**Assignment**
Nothing in the records may be changed; reproduce all of them.

**Extracted information**
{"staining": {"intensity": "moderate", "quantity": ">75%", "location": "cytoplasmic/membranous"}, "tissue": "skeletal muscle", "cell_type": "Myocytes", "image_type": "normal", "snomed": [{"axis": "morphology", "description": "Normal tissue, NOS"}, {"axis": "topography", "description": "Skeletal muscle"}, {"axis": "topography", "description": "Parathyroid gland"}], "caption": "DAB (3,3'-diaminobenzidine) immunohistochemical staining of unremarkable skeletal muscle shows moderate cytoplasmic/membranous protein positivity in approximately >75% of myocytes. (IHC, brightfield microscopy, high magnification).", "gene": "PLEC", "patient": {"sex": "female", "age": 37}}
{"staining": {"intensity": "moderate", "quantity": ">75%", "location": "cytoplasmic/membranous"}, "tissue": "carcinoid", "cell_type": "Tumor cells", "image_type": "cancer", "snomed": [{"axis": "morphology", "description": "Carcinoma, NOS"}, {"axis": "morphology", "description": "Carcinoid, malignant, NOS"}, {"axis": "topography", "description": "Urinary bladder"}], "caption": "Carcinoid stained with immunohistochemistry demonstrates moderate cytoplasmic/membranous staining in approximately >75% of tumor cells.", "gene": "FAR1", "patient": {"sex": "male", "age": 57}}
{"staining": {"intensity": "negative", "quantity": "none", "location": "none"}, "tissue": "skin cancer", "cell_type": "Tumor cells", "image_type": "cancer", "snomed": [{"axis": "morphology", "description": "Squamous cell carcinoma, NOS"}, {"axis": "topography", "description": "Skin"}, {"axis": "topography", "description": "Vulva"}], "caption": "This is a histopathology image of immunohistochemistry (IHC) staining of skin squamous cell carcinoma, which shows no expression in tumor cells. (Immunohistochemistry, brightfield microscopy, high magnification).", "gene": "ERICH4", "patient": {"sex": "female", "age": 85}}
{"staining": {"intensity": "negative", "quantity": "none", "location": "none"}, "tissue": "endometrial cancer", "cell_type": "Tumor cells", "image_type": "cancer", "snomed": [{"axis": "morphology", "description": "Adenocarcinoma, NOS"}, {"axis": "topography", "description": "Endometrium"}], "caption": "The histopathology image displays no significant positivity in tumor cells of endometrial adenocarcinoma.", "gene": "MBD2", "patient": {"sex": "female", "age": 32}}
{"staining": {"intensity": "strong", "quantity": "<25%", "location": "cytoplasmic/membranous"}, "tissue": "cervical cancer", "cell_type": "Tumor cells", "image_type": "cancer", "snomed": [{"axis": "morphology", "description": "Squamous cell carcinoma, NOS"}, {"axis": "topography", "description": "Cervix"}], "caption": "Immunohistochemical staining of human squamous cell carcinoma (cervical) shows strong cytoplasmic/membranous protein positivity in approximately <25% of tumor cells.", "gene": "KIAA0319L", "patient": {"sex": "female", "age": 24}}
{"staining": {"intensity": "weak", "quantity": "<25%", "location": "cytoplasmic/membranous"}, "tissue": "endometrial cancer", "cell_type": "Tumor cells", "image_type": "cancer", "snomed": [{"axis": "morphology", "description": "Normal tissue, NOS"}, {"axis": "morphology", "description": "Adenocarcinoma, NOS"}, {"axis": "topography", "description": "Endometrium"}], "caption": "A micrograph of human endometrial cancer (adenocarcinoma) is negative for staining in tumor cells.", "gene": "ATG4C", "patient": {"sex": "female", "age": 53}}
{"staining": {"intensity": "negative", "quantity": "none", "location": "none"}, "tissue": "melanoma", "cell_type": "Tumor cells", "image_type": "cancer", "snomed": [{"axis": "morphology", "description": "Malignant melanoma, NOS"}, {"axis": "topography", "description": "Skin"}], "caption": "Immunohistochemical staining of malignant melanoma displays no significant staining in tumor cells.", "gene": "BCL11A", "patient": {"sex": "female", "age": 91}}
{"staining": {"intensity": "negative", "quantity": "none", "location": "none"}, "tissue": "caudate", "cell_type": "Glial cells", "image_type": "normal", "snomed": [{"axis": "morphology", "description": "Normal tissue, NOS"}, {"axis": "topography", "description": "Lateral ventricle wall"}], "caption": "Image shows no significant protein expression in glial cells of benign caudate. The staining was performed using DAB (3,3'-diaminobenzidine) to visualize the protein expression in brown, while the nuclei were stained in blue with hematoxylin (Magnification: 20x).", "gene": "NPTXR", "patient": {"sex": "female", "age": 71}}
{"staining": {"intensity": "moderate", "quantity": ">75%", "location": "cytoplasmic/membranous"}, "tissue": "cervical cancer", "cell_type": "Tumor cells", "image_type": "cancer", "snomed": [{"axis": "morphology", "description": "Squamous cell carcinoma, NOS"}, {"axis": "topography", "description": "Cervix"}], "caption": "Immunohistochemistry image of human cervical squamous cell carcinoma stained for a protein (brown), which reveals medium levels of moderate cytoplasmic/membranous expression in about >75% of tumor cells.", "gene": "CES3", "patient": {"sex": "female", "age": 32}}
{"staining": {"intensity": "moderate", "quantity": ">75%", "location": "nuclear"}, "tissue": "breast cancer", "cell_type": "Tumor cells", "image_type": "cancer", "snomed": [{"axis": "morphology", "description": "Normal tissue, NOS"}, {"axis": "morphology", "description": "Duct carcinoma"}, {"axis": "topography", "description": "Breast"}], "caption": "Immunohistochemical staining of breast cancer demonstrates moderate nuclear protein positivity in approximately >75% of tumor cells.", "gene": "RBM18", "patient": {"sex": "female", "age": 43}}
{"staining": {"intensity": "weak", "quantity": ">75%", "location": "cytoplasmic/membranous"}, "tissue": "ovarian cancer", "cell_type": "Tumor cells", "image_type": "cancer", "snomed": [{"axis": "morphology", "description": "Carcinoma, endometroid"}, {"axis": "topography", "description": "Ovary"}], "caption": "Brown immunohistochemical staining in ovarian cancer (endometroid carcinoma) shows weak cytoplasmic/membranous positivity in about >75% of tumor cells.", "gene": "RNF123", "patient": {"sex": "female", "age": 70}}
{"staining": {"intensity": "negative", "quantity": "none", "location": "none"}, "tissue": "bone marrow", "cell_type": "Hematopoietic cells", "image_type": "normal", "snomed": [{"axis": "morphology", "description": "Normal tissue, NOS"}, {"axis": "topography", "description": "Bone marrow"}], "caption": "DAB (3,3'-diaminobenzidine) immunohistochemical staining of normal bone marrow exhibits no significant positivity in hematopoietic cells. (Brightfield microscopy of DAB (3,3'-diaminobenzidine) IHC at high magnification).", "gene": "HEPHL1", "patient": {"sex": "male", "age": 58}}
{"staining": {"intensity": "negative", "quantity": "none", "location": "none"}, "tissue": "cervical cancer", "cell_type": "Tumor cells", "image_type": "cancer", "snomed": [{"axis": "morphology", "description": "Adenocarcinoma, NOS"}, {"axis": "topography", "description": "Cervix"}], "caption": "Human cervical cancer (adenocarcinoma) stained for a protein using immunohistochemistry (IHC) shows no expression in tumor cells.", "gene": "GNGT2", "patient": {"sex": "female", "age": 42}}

**Solution for this task**
{"staining": {"intensity": "moderate", "quantity": ">75%", "location": "cytoplasmic/membranous"}, "tissue": "skeletal muscle", "cell_type": "Myocytes", "image_type": "normal", "snomed": [{"axis": "morphology", "description": "Normal tissue, NOS"}, {"axis": "topography", "description": "Skeletal muscle"}, {"axis": "topography", "description": "Parathyroid gland"}], "caption": "DAB (3,3'-diaminobenzidine) immunohistochemical staining of unremarkable skeletal muscle shows moderate cytoplasmic/membranous protein positivity in approximately >75% of myocytes. (IHC, brightfield microscopy, high magnification).", "gene": "PLEC", "patient": {"sex": "female", "age": 37}}
{"staining": {"intensity": "moderate", "quantity": ">75%", "location": "cytoplasmic/membranous"}, "tissue": "carcinoid", "cell_type": "Tumor cells", "image_type": "cancer", "snomed": [{"axis": "morphology", "description": "Carcinoma, NOS"}, {"axis": "morphology", "description": "Carcinoid, malignant, NOS"}, {"axis": "topography", "description": "Urinary bladder"}], "caption": "Carcinoid stained with immunohistochemistry demonstrates moderate cytoplasmic/membranous staining in approximately >75% of tumor cells.", "gene": "FAR1", "patient": {"sex": "male", "age": 57}}
{"staining": {"intensity": "negative", "quantity": "none", "location": "none"}, "tissue": "skin cancer", "cell_type": "Tumor cells", "image_type": "cancer", "snomed": [{"axis": "morphology", "description": "Squamous cell carcinoma, NOS"}, {"axis": "topography", "description": "Skin"}, {"axis": "topography", "description": "Vulva"}], "caption": "This is a histopathology image of immunohistochemistry (IHC) staining of skin squamous cell carcinoma, which shows no expression in tumor cells. (Immunohistochemistry, brightfield microscopy, high magnification).", "gene": "ERICH4", "patient": {"sex": "female", "age": 85}}
{"staining": {"intensity": "negative", "quantity": "none", "location": "none"}, "tissue": "endometrial cancer", "cell_type": "Tumor cells", "image_type": "cancer", "snomed": [{"axis": "morphology", "description": "Adenocarcinoma, NOS"}, {"axis": "topography", "description": "Endometrium"}], "caption": "The histopathology image displays no significant positivity in tumor cells of endometrial adenocarcinoma.", "gene": "MBD2", "patient": {"sex": "female", "age": 32}}
{"staining": {"intensity": "strong", "quantity": "<25%", "location": "cytoplasmic/membranous"}, "tissue": "cervical cancer", "cell_type": "Tumor cells", "image_type": "cancer", "snomed": [{"axis": "morphology", "description": "Squamous cell carcinoma, NOS"}, {"axis": "topography", "description": "Cervix"}], "caption": "Immunohistochemical staining of human squamous cell carcinoma (cervical) shows strong cytoplasmic/membranous protein positivity in approximately <25% of tumor cells.", "gene": "KIAA0319L", "patient": {"sex": "female", "age": 24}}
{"staining": {"intensity": "weak", "quantity": "<25%", "location": "cytoplasmic/membranous"}, "tissue": "endometrial cancer", "cell_type": "Tumor cells", "image_type": "cancer", "snomed": [{"axis": "morphology", "description": "Normal tissue, NOS"}, {"axis": "morphology", "description": "Adenocarcinoma, NOS"}, {"axis": "topography", "description": "Endometrium"}], "caption": "A micrograph of human endometrial cancer (adenocarcinoma) is negative for staining in tumor cells.", "gene": "ATG4C", "patient": {"sex": "female", "age": 53}}
{"staining": {"intensity": "negative", "quantity": "none", "location": "none"}, "tissue": "melanoma", "cell_type": "Tumor cells", "image_type": "cancer", "snomed": [{"axis": "morphology", "description": "Malignant melanoma, NOS"}, {"axis": "topography", "description": "Skin"}], "caption": "Immunohistochemical staining of malignant melanoma displays no significant staining in tumor cells.", "gene": "BCL11A", "patient": {"sex": "female", "age": 91}}
{"staining": {"intensity": "negative", "quantity": "none", "location": "none"}, "tissue": "caudate", "cell_type": "Glial cells", "image_type": "normal", "snomed": [{"axis": "morphology", "description": "Normal tissue, NOS"}, {"axis": "topography", "description": "Lateral ventricle wall"}], "caption": "Image shows no significant protein expression in glial cells of benign caudate. The staining was performed using DAB (3,3'-diaminobenzidine) to visualize the protein expression in brown, while the nuclei were stained in blue with hematoxylin (Magnification: 20x).", "gene": "NPTXR", "patient": {"sex": "female", "age": 71}}
{"staining": {"intensity": "moderate", "quantity": ">75%", "location": "cytoplasmic/membranous"}, "tissue": "cervical cancer", "cell_type": "Tumor cells", "image_type": "cancer", "snomed": [{"axis": "morphology", "description": "Squamous cell carcinoma, NOS"}, {"axis": "topography", "description": "Cervix"}], "caption": "Immunohistochemistry image of human cervical squamous cell carcinoma stained for a protein (brown), which reveals medium levels of moderate cytoplasmic/membranous expression in about >75% of tumor cells.", "gene": "CES3", "patient": {"sex": "female", "age": 32}}
{"staining": {"intensity": "moderate", "quantity": ">75%", "location": "nuclear"}, "tissue": "breast cancer", "cell_type": "Tumor cells", "image_type": "cancer", "snomed": [{"axis": "morphology", "description": "Normal tissue, NOS"}, {"axis": "morphology", "description": "Duct carcinoma"}, {"axis": "topography", "description": "Breast"}], "caption": "Immunohistochemical staining of breast cancer demonstrates moderate nuclear protein positivity in approximately >75% of tumor cells.", "gene": "RBM18", "patient": {"sex": "female", "age": 43}}
{"staining": {"intensity": "weak", "quantity": ">75%", "location": "cytoplasmic/membranous"}, "tissue": "ovarian cancer", "cell_type": "Tumor cells", "image_type": "cancer", "snomed": [{"axis": "morphology", "description": "Carcinoma, endometroid"}, {"axis": "topography", "description": "Ovary"}], "caption": "Brown immunohistochemical staining in ovarian cancer (endometroid carcinoma) shows weak cytoplasmic/membranous positivity in about >75% of tumor cells.", "gene": "RNF123", "patient": {"sex": "female", "age": 70}}
{"staining": {"intensity": "negative", "quantity": "none", "location": "none"}, "tissue": "bone marrow", "cell_type": "Hematopoietic cells", "image_type": "normal", "snomed": [{"axis": "morphology", "description": "Normal tissue, NOS"}, {"axis": "topography", "description": "Bone marrow"}], "caption": "DAB (3,3'-diaminobenzidine) immunohistochemical staining of normal bone marrow exhibits no significant positivity in hematopoietic cells. (Brightfield microscopy of DAB (3,3'-diaminobenzidine) IHC at high magnification).", "gene": "HEPHL1", "patient": {"sex": "male", "age": 58}}
{"staining": {"intensity": "negative", "quantity": "none", "location": "none"}, "tissue": "cervical cancer", "cell_type": "Tumor cells", "image_type": "cancer", "snomed": [{"axis": "morphology", "description": "Adenocarcinoma, NOS"}, {"axis": "topography", "description": "Cervix"}], "caption": "Human cervical cancer (adenocarcinoma) stained for a protein using immunohistochemistry (IHC) shows no expression in tumor cells.", "gene": "GNGT2", "patient": {"sex": "female", "age": 42}}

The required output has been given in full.